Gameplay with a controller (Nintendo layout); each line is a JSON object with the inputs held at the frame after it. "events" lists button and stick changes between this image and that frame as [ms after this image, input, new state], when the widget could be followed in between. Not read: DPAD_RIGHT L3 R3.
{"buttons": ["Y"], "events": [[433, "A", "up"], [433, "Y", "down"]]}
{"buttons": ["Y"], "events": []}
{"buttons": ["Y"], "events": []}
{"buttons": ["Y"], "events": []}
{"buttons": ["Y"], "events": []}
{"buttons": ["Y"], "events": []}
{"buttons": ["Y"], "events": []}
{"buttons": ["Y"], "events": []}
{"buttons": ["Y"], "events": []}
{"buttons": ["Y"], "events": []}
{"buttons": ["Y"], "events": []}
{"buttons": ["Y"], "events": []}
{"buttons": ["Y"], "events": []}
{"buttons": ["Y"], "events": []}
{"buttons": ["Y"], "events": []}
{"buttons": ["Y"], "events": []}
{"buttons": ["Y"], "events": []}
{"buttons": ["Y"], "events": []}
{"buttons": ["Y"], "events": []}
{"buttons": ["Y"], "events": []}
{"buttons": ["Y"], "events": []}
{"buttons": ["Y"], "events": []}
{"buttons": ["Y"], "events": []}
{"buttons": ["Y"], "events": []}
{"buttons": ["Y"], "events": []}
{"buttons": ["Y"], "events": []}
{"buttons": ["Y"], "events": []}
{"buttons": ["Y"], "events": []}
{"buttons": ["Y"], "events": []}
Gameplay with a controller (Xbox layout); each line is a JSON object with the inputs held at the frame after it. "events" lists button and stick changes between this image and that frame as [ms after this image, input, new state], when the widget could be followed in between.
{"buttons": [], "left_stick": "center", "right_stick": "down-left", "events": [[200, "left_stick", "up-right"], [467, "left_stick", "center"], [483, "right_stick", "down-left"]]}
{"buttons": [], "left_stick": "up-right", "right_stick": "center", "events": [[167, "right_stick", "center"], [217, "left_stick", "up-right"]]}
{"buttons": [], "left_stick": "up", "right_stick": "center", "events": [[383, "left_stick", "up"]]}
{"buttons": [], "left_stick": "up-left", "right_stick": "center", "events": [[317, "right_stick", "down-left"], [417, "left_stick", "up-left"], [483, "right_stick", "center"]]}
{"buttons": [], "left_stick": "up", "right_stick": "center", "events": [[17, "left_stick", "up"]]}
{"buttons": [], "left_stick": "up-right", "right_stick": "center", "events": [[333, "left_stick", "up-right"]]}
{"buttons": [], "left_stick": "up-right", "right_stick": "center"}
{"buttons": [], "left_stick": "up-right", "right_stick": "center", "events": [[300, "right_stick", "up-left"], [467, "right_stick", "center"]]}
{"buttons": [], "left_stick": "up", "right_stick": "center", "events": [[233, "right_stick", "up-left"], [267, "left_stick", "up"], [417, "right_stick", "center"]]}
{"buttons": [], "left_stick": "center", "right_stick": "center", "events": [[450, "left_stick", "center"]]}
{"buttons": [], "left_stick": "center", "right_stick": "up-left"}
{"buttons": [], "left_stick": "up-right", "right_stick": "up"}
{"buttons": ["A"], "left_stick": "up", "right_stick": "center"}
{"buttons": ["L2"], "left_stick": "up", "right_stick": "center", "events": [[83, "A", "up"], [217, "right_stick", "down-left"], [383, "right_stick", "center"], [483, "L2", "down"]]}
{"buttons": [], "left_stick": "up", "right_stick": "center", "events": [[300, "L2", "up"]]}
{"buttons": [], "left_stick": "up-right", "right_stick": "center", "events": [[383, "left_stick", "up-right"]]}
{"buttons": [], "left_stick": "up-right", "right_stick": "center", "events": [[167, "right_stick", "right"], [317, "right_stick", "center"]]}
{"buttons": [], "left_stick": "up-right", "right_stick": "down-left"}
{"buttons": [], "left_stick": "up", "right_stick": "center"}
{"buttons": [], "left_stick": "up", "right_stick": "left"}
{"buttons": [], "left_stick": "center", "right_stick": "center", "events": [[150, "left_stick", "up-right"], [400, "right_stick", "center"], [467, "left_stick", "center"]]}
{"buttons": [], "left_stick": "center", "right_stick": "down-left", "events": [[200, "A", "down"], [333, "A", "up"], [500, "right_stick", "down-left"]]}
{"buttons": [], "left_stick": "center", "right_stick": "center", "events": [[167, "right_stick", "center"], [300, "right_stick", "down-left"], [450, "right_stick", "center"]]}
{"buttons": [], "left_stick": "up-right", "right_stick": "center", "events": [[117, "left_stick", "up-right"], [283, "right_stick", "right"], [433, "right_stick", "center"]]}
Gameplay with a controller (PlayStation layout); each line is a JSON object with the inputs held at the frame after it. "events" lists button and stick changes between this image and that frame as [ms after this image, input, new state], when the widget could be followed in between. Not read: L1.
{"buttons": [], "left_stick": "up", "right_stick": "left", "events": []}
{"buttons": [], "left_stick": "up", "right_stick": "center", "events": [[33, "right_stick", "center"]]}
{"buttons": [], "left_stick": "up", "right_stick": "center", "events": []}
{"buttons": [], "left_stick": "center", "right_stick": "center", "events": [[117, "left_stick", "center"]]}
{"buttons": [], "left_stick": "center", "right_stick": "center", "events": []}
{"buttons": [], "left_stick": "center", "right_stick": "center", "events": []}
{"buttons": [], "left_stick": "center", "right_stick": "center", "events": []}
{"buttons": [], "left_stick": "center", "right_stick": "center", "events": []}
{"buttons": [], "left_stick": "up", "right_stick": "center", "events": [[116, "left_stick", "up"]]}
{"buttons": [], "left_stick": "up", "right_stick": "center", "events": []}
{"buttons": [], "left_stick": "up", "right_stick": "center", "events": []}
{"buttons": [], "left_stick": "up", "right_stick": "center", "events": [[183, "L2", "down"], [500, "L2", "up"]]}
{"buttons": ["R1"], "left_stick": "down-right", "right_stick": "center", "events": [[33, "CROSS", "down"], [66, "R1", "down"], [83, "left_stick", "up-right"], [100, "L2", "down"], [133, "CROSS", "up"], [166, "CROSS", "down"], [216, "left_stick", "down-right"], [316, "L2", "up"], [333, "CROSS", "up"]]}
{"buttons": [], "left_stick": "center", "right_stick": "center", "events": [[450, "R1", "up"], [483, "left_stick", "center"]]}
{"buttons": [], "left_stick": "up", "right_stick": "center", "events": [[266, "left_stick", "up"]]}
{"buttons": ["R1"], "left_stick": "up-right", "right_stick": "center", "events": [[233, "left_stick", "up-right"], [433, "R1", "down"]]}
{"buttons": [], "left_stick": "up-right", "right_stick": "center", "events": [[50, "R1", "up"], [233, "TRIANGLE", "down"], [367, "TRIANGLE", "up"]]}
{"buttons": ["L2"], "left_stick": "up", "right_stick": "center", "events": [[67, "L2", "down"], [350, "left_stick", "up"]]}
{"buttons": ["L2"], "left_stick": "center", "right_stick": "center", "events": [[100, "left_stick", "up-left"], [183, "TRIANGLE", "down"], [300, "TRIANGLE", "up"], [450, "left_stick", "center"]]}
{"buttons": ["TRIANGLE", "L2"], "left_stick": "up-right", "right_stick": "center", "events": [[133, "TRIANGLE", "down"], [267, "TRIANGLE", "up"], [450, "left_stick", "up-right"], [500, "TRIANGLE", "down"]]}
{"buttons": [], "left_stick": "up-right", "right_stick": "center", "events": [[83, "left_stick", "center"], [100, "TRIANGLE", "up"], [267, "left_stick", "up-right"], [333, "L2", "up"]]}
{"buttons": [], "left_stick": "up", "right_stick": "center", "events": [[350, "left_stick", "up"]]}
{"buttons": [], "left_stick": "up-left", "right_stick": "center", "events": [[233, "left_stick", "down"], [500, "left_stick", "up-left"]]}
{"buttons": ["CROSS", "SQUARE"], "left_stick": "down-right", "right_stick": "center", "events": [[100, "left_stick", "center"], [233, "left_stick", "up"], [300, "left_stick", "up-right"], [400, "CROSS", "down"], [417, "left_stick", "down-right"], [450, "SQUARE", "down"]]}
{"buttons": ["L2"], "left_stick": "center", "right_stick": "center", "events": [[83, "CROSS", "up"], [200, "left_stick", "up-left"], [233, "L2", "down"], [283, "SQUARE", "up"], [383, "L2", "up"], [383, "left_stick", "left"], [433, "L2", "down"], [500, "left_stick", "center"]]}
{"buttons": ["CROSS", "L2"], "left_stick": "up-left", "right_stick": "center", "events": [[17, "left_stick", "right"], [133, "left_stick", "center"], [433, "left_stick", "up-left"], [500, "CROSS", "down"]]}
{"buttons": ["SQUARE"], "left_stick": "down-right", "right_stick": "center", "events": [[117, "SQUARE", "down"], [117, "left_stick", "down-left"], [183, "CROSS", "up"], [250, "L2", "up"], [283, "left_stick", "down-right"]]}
- - -
[Task brief]: Whenever a line above includes the string "read", copy it.

[Solution for this task]:
Gameplay with a controller (Nintendo layout); each line is a JSON object with the inputs held at the frame after it. "events" lists button and stick changes between this image and that frame as [ms after this image, input, new state], when the widget could be followed in between. Not read: DPAD_RIGHT L3 R3.
Gameplay with a controller (PlayStation layout); each line is a JSON object with the inputs held at the frame after it. "events" lists button and stick changes between this image and that frame as [ms after this image, input, new state], when the widget could be followed in between. Not read: L1.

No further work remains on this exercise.